Verdict perso (tranché et sans langue de bois)
Je t’avoue : j’ai kiffé. Le Crazy Cart, en salon, fait exactement ce qu’il promet : déclenchement instantané du fun, look toy, sensations arcade. C’est pas fait pour remplacer ta voiture, mais c’est fait pour te faire rire pendant 10 minutes non-stop.

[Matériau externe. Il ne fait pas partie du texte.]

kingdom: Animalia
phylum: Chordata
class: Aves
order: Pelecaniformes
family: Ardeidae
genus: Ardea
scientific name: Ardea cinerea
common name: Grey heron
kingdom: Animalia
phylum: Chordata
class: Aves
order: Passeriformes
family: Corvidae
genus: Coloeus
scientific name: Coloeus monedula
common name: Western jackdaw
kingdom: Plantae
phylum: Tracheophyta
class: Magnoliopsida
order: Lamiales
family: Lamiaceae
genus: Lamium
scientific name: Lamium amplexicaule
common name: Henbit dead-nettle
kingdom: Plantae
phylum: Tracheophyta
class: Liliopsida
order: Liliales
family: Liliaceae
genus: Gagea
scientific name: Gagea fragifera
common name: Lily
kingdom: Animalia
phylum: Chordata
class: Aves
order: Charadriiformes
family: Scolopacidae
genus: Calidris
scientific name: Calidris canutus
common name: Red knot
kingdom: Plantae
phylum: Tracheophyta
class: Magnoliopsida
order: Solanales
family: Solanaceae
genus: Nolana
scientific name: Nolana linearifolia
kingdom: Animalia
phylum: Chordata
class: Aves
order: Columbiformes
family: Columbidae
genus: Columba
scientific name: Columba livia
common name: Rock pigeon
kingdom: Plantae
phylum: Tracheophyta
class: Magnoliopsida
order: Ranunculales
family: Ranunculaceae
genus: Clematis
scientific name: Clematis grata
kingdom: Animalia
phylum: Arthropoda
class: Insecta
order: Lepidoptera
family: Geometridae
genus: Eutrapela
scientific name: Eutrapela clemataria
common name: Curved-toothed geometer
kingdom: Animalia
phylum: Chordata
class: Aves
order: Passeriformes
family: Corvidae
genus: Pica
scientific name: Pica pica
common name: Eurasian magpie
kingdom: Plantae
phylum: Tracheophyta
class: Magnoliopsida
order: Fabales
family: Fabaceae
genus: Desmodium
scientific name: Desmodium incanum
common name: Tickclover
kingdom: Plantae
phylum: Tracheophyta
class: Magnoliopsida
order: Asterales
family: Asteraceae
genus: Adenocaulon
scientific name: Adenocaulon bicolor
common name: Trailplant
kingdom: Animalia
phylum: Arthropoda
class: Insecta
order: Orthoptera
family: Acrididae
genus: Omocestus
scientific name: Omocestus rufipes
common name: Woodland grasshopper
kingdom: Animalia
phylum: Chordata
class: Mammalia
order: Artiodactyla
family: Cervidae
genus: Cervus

Si t’as le budget (139 € en moyenne) et que tu veux un jouet qui tient en intérieur, fonce. Si tu mesures plus de 1,80 m, réfléchis deux secondes : tu vas t’user plus vite le dos que tes pneus. Et si tu comptes drifter tous les jours, prévois 40–60 € par an en pièces d’usure selon l’intensité.
Bref : divertissement immédiat, poignée de rails pour s’améliorer, et potentiel viral énorme pour les salons ou soirées. (Et oui, j’ai mis mon run sur Insta. Guilty.)
💡 Conseil : prends un kit de rechange pneus + visserie (± 50 €) si tu veux organiser des sessions régulières en famille.
FAQ
Foire aux questions
Q : Quel âge minimum pour piloter un Crazy Cart en sécurité ? R : Le constructeur recommande généralement 8 ans minimum et un poids minimum de 20 kg ; sur le salon, l’équipe acceptait les enfants à partir de 10 ans pour les runs publics encadrés. Pour rappel, la charge max est de 90 kg.
Q : Quelle autonomie réelle attendre en usage salon (drift + accélérations) ? R : En usage intense tu peux tabler sur 25–30 minutes réelles ; l’autonomie constructeur annoncée est de ~40 minutes, atteignable en usage modéré (roulage sans drift continu).
Q : Peut-on faire des upgrades simples soi‑même ? R : Oui : mousse de siège (≈25 €), pneus renforcés (≈40 €), kit visserie de sécurité (≈15 €). Les mods de batterie demandent plus de compétences et annulent souvent la garantie.